Manhattan U.S. Attorney Geoffrey Berman said: “The campaign of cultural plunder that the Nazis directed against millions of innocent Jews was sadistic and unjust. That is why restitution in this case is more than returning a material good, but restoring a physical part of lost heritage. After nearly 80 years of being lost, this painting has been found and we are returning it to the Schloss family.”
During World War II, the Nazis created a division known as the Einsatzstab Reichleiter Rosenberg (the “ERR”) in order to “study” Jewish life and culture as part of the Nazis’ propagandist mission against the Jews. Principally, the ERR confiscated artworks and other cultural holdings of “the enemies of the Reich” on a massive scale, and registered and identified those artworks – even photographing them – thereby leaving behind a detailed record of the works that they stole. ERR records and photographs of art and cultural artifacts looted by the Nazis are digitized and available in an online database created by the Conference on Jewish Material Claims Against Germany, and this database includes a photograph of the Painting taken by the ERR during World War II.
Upon the outbreak of World War II in 1939, the Schloss heirs moved the Schloss Collection from Paris to Chateau de Chambon, a township in Southern France, in an attempt to protect the collection from looting by the Nazis. Due to its value and significance, the ERR made substantial efforts to locate and loot the Schloss Collection. In 1943, the Schloss Collection was ultimately looted by the ERR from its holding place in Chateau de Chambon. The Nazis took 262 paintings from the Schloss Collection, including the Painting, and transported them to a depot located at the Jeu de Paume, a prewar museum in Paris that was operated by the ERR during the war. Ultimately, the Painting was selected by the Nazis to be transported to the the “Führerbau,” Hitler’s headquarters in Munich, from where it and many other paintings disappeared in the aftermath of the war.

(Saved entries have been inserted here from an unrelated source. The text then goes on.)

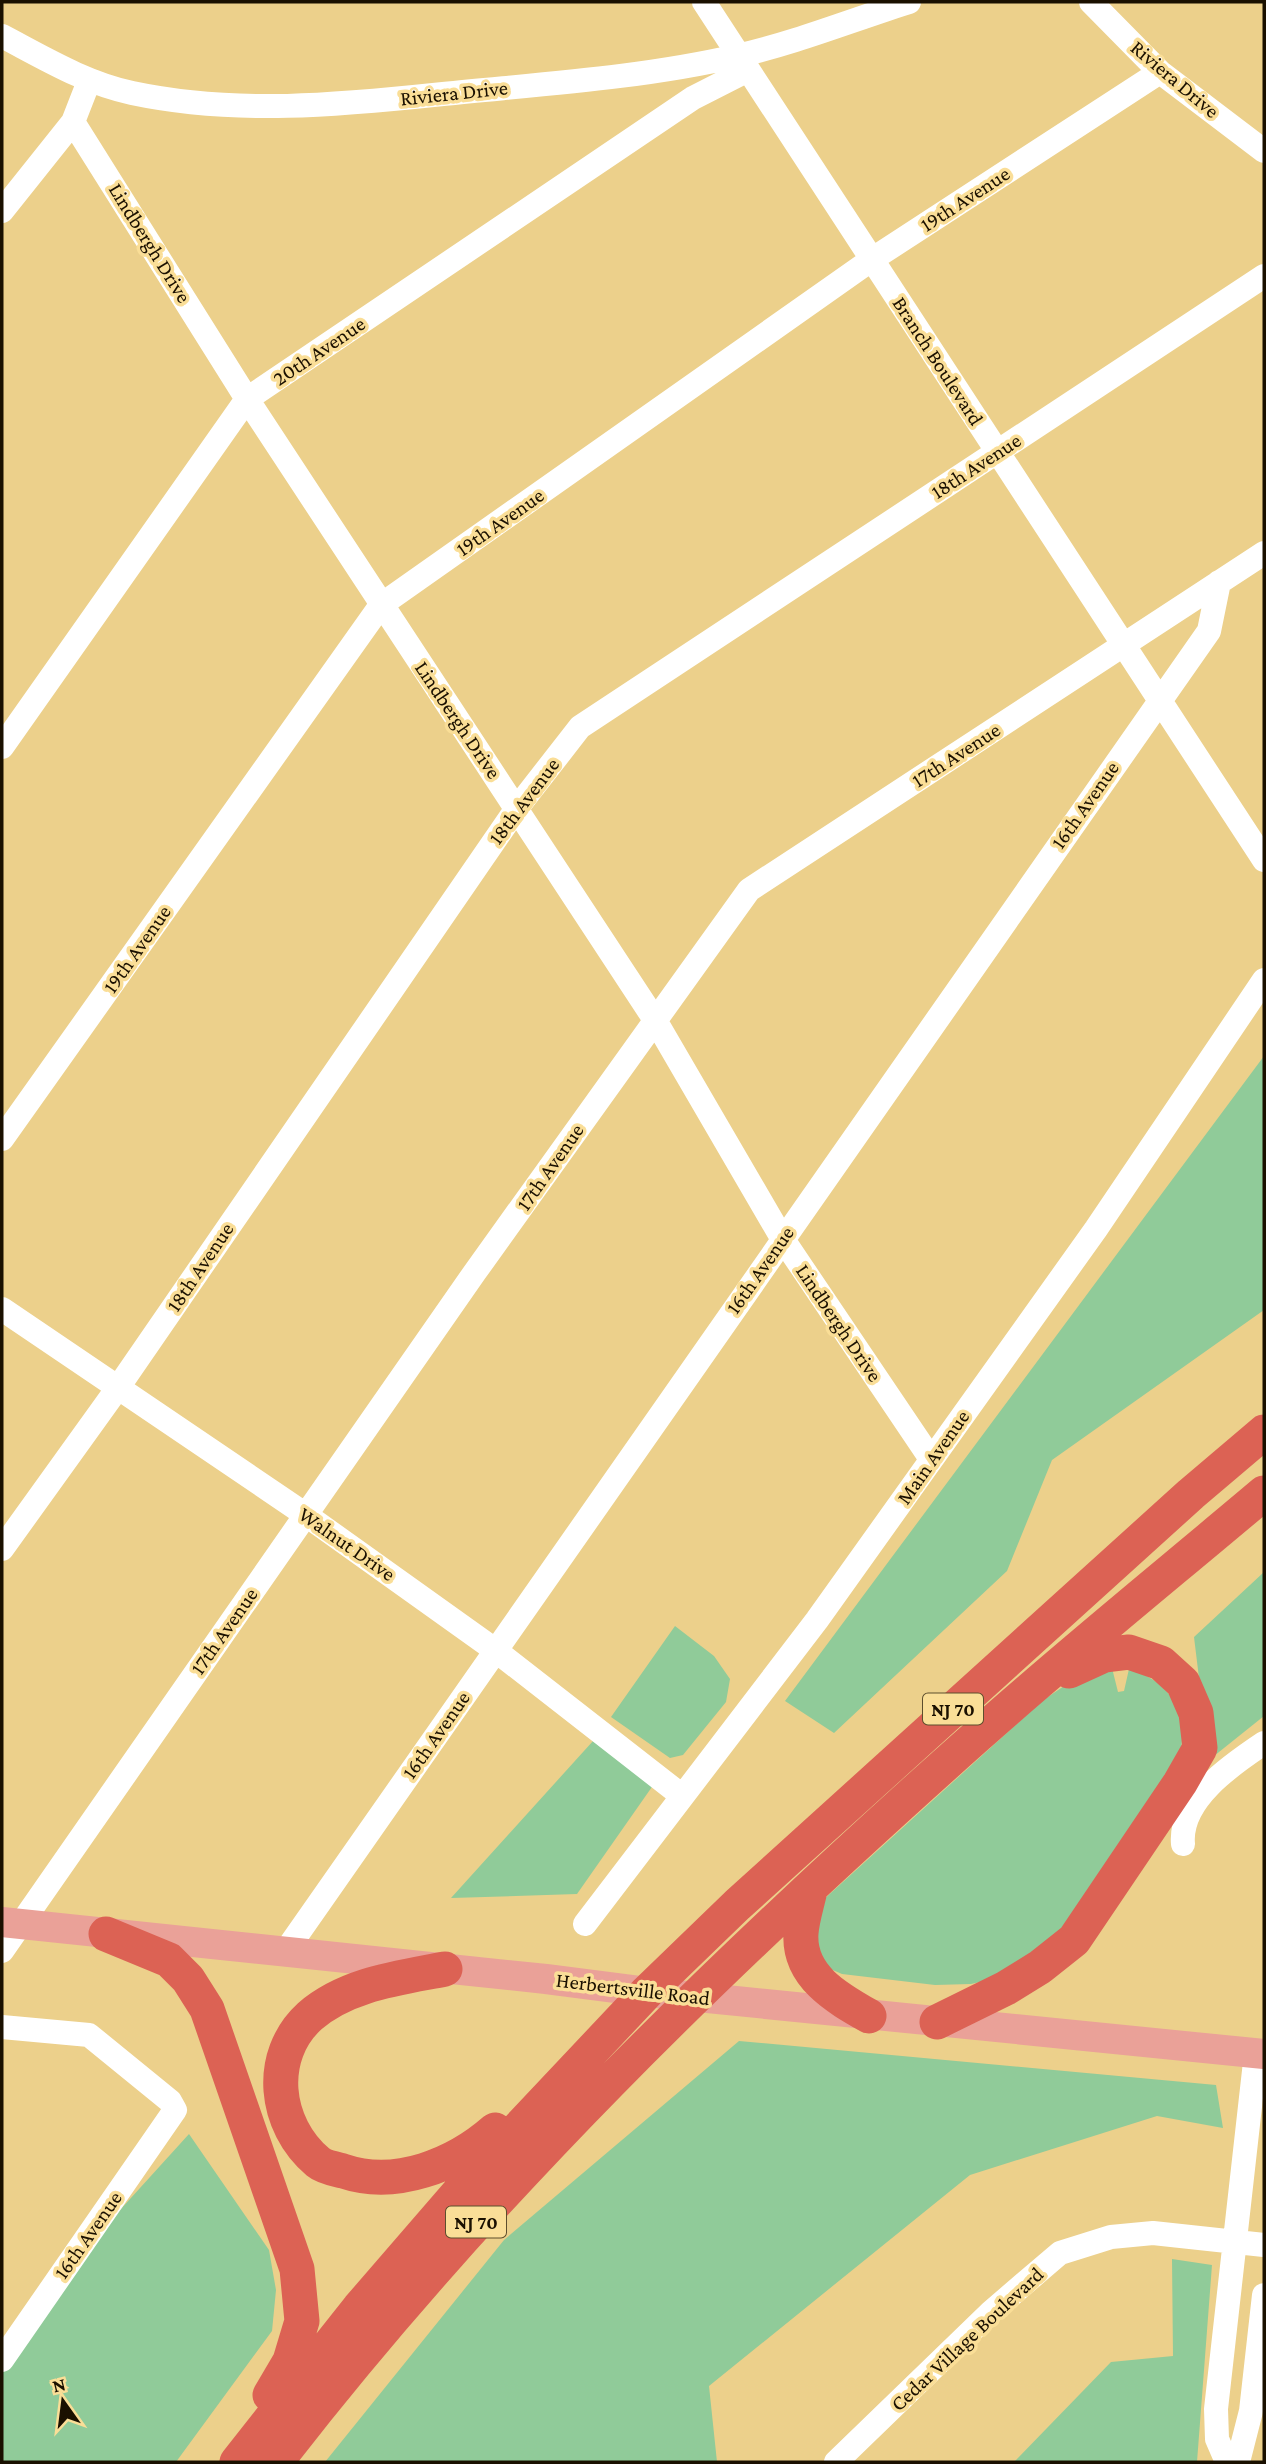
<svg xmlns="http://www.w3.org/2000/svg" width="1266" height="2464" font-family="'Crimson Pro',serif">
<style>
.green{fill:#90cb99}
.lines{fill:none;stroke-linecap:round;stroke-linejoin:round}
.minor{stroke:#fff;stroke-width:24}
.major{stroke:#eaa198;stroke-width:30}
.highway{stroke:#dc6254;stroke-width:35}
.labels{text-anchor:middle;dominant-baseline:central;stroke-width:7;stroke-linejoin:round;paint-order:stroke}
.shield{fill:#fade97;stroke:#5d4e2d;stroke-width:2}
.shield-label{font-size:19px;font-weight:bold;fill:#1a1000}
.street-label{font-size:21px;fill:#1a1000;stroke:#fade97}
</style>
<rect width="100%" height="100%" fill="#ecd08b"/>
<path class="green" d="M1264 1056V1310L1052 1460 1007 1571 834 1733 785 1701Z
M1264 1572V1716L1209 1760 1194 1637Z
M675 1626 714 1656 730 1679 726 1702 683 1755 670 1758 611 1717Z
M1112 1668 1118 1692 1124 1691 1129 1669C1173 1682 1188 1714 1180 1757L1076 1910 1047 1946 989 1980 971 1984 935 1985 842 1974 828 1968 808 1935 822 1901 1042 1701 1064 1686Z
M593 1741 654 1784 577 1894 451 1898Z
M739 2041 1216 2085 1223 2128 1157 2116 970 2175 709 2386 717 2462H325L504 2240Z
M189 2134 269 2250 276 2290 272 2331 176 2462H2V2351L32 2307Z
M1172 2259 1212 2265 1197 2462H1014L1111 2362 1173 2356Z"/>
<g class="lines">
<path class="minor" d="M704 2 1264 860
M1091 2 1160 72 1264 151
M2 36C44 58 85 83 132 93 236 115 339 105 443 94 541 84 641 78 737 56 795 43 852 20 909 2
M73 122 247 399 655 1020 782 1238 931 1459
M2 211 73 122 89 81
M2 747 247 399 693 98 748 70
M2 1139 381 605 871 260 1160 72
M2 1309 306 1515 495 1650 681 1795
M2 1549 117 1389 517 808 580 727 1264 276
M1183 1844C1179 1800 1231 1765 1264 1743
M585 1924 817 1620 1096 1229 1264 980
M2 1951 475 1272 749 890 1264 553
M285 1952 1209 631 1219 582
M2 2027 89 2035 170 2101 175 2110 2 2360
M836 2462 991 2312 1060 2253 1111 2237 1153 2233 1264 2245
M1227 2462 1217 2439 1216 2409 1256 2053
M1238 2462 1251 2411 1264 2295"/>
<path class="major" d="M2 1922 546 1979 647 1992 1264 2054"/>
<path class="highway" d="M810 1890C807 1904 802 1919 801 1933 798 1976 837 1998 869 2016
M106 1934 169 1960 188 1979 207 2009 297 2269 302 2321 290 2361 270 2395
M445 1969C399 1978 347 1984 310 2016 266 2056 274 2125 318 2162 324 2167 335 2169 343 2171 396 2189 455 2165 495 2130
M937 2022 1006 1988 1040 1967 1074 1940 1180 1783 1200 1748 1196 1713 1183 1683 1161 1663 1129 1652 1104 1655 1069 1671
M237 2462 359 2308 468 2182 647 1992 737 1905 1191 1494 1264 1432
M276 2462C482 2195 725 1960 977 1736 1070 1653 1168 1574 1264 1493"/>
</g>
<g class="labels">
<g class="shield">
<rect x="923" y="1693.5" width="60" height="31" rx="5"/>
<rect x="446" y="2206.5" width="60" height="31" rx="5"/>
</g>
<g class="shield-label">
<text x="953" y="1709">NJ 70</text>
<text x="476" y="2222">NJ 70</text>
</g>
<g class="street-label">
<text transform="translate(1175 79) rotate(40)">Riviera Drive</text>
<text transform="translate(454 93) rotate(-6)">Riviera Drive</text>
<text transform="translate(965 199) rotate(-33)">19th Avenue</text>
<text transform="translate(150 243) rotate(58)">Lindbergh Drive</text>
<text transform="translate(319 351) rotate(-34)">20th Avenue</text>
<text transform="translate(938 361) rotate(57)">Branch Boulevard</text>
<text transform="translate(976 466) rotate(-33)">18th Avenue</text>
<text transform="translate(500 522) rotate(-35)">19th Avenue</text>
<text transform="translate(458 720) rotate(56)">Lindbergh Drive</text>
<text transform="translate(956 755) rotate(-33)">17th Avenue</text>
<text transform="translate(524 801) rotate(-53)">18th Avenue</text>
<text transform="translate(1085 805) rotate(-55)">16th Avenue</text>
<text transform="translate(137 949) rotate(-55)">19th Avenue</text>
<text transform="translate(550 1167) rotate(-55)">17th Avenue</text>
<text transform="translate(200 1267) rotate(-56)">18th Avenue</text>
<text transform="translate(760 1270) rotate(-55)">16th Avenue</text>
<text transform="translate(839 1323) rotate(56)">Lindbergh Drive</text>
<text transform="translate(933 1457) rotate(-55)">Main Avenue</text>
<text transform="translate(347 1544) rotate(35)">Walnut Drive</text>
<text transform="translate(224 1631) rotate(-55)">17th Avenue</text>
<text transform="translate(436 1735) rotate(-55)">16th Avenue</text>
<text transform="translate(633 1989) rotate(7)">Herbertsville Road</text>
<text transform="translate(88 2235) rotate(-55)">16th Avenue</text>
<text transform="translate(967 2339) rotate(-43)">Cedar Village Boulevard</text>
</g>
</g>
<rect width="1266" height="2464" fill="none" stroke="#1a1000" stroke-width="7"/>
<g transform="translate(63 2401) rotate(346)" stroke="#fade97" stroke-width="5" paint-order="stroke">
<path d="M0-5L12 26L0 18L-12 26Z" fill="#1a1000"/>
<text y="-10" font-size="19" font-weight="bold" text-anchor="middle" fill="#1a1000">N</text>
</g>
</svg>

The Painting resurfaced in November 2017, when a Chilean private collector (the “Consignor”) attempted to sell the painting through a New York-based auction house. When the Painting arrived in New York from Chile, it was determined that it was the same Painting that came from the Schloss collection and had been looted by the Nazis. When the Consignor was informed of this, the Consignor stated that her father had purchased the Painting from Walter Andreas Hofer in Munich in 1952. Hofer was Hermann Göring’s chief purchasing agent and as such was a key player in the confiscation and looting of Jewish art collections during the Nazi era. In 1950, after being tried in absentia by a French military tribunal for his role in art plundering during World War II, Hofer was found guilty and sentenced to 10 years in prison.
The United States Attorney’s office filed a complaint seeking civil forfeiture of the painting on October 19, 2018, and Judge George B. Daniels entered a judgment of forfeiture on March 11, 2019. The United States today returns the painting to the Schloss heirs, and welcomes two members of the family to New York to accept the painting.
Mr. Berman thanked the FBI’s Art Crime Team for their assistance.
The case is being handled by the Office’s Money Laundering and Transnational Criminal Enterprises Unit. Assistant U.S. Attorney Thane Rehn is in charge of the case.